Tugas yang diberikan 1 => Kutip dengan persis bagian teks tentang kesuksesan, mulai dari kata-kata "Minggu, 30 Desember" dan berhenti setelah "yang sejenisnya. Itukah?".

Kutipan dokumen =>

------------------------------------------------------------

Pages

Minggu, 30 Desember 2012

Kesuksesan


Apa sukses itu? Seperti apa ukurannya? Bukankah kita semua yang hidup pasti menginginkannya? Bagaimana meraihnya?

Saat ini ketika mendengar kata sukses, mungkin bayangan di benak adalah harta yang cukup. Yak, cukup buat beli mobil, rumah megah, bahkan helikopter pribadi beserta helipadnya sekalian, hehehe. Seperti itukah sukses menurut bayangan kita? Atau, sukses ketika kita berada di puncak karir. Menjadi seorang bos, bergelar professor di bidangnya, menduduki tampuk kekuasaan dan yang sejenisnya. Itukah?

------------------------------------------------------------

Tugas yang diberikan 2 => Baris mana saja dalam catatan yang memuat string "IMPRINT"? Pilih dan salin setiap baris itu, dengan membedakan huruf besar dan kecil.

Data yang diberikan =>
------------------------------------------------------------

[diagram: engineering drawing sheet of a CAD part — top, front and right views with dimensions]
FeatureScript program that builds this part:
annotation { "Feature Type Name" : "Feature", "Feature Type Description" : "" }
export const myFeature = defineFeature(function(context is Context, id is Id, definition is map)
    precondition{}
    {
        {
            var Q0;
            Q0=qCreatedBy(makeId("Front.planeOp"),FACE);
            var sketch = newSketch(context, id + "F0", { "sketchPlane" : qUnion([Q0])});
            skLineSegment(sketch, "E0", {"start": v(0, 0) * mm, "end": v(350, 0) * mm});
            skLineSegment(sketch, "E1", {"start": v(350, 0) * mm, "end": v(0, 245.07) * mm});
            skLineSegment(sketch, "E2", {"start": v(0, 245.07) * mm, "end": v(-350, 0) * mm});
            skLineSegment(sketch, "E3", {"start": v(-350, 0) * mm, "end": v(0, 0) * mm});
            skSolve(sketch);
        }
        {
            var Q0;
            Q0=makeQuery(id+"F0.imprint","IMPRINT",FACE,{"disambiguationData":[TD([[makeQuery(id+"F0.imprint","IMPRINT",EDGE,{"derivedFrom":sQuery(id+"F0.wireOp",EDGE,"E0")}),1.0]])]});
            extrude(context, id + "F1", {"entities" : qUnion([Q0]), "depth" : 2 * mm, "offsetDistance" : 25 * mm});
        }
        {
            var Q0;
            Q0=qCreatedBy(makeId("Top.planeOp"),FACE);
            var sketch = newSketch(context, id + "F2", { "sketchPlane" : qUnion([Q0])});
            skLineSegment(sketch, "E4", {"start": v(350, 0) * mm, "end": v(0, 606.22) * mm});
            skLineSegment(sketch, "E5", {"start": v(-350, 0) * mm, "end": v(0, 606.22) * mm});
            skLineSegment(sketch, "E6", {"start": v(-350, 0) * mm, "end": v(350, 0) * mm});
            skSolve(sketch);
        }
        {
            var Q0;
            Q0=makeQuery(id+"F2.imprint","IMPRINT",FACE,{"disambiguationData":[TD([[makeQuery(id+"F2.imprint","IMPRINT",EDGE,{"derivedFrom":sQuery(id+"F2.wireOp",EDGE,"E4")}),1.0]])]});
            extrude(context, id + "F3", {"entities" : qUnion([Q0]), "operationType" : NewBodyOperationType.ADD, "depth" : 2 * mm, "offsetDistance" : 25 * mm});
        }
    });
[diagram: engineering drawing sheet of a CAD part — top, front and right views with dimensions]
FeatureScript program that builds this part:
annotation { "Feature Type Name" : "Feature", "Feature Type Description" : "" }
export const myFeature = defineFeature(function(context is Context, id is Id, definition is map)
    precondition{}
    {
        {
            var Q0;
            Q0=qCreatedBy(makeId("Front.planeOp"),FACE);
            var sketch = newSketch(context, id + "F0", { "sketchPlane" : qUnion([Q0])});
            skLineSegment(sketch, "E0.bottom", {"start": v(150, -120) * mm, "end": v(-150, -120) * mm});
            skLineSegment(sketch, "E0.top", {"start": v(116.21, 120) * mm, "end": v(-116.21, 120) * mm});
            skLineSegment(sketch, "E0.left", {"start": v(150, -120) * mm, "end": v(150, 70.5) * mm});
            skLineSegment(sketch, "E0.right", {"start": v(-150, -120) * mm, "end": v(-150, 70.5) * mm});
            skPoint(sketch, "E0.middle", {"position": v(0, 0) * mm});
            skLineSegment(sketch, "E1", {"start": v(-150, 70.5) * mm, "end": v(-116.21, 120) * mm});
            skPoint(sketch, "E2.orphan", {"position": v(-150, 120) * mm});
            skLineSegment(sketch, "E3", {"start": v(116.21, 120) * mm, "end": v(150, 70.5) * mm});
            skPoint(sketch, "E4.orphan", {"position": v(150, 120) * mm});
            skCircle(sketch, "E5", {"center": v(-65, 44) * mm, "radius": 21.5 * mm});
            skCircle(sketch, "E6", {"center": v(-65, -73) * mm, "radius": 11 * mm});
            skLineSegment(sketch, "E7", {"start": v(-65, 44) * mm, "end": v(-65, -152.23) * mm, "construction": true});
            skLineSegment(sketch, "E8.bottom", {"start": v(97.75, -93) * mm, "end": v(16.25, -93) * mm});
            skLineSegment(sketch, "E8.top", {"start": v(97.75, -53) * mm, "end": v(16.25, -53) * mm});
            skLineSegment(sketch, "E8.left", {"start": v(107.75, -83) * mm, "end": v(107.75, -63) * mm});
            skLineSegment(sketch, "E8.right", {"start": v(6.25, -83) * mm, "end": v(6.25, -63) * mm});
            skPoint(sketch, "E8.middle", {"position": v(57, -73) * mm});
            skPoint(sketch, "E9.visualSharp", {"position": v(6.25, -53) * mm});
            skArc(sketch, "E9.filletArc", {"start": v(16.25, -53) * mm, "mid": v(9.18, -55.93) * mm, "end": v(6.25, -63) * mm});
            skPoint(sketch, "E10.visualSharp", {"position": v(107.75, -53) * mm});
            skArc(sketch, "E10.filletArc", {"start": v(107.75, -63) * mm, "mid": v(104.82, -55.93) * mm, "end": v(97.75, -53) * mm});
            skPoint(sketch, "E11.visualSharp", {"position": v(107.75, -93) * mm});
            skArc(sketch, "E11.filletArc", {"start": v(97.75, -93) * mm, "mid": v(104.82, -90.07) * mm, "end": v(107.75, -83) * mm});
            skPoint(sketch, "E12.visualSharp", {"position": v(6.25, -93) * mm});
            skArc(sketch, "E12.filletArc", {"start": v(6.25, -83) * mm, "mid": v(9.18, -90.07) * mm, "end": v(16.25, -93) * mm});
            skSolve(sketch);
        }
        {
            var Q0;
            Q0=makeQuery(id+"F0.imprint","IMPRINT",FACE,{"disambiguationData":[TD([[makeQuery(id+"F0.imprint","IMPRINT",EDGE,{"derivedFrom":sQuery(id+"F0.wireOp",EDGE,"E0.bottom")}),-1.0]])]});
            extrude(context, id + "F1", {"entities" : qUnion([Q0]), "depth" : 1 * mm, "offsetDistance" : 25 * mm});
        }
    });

------------------------------------------------------------

Jawaban yang benar 1 =>
Minggu, 30 Desember 2012

Kesuksesan


Apa sukses itu? Seperti apa ukurannya? Bukankah kita semua yang hidup pasti menginginkannya? Bagaimana meraihnya?

Saat ini ketika mendengar kata sukses, mungkin bayangan di benak adalah harta yang cukup. Yak, cukup buat beli mobil, rumah megah, bahkan helikopter pribadi beserta helipadnya sekalian, hehehe. Seperti itukah sukses menurut bayangan kita? Atau, sukses ketika kita berada di puncak karir. Menjadi seorang bos, bergelar professor di bidangnya, menduduki tampuk kekuasaan dan yang sejenisnya. Itukah?

Jawaban yang benar 2 =>
            Q0=makeQuery(id+"F0.imprint","IMPRINT",FACE,{"disambiguationData":[TD([[makeQuery(id+"F0.imprint","IMPRINT",EDGE,{"derivedFrom":sQuery(id+"F0.wireOp",EDGE,"E0")}),1.0]])]});
            Q0=makeQuery(id+"F2.imprint","IMPRINT",FACE,{"disambiguationData":[TD([[makeQuery(id+"F2.imprint","IMPRINT",EDGE,{"derivedFrom":sQuery(id+"F2.wireOp",EDGE,"E4")}),1.0]])]});
            Q0=makeQuery(id+"F0.imprint","IMPRINT",FACE,{"disambiguationData":[TD([[makeQuery(id+"F0.imprint","IMPRINT",EDGE,{"derivedFrom":sQuery(id+"F0.wireOp",EDGE,"E0.bottom")}),-1.0]])]});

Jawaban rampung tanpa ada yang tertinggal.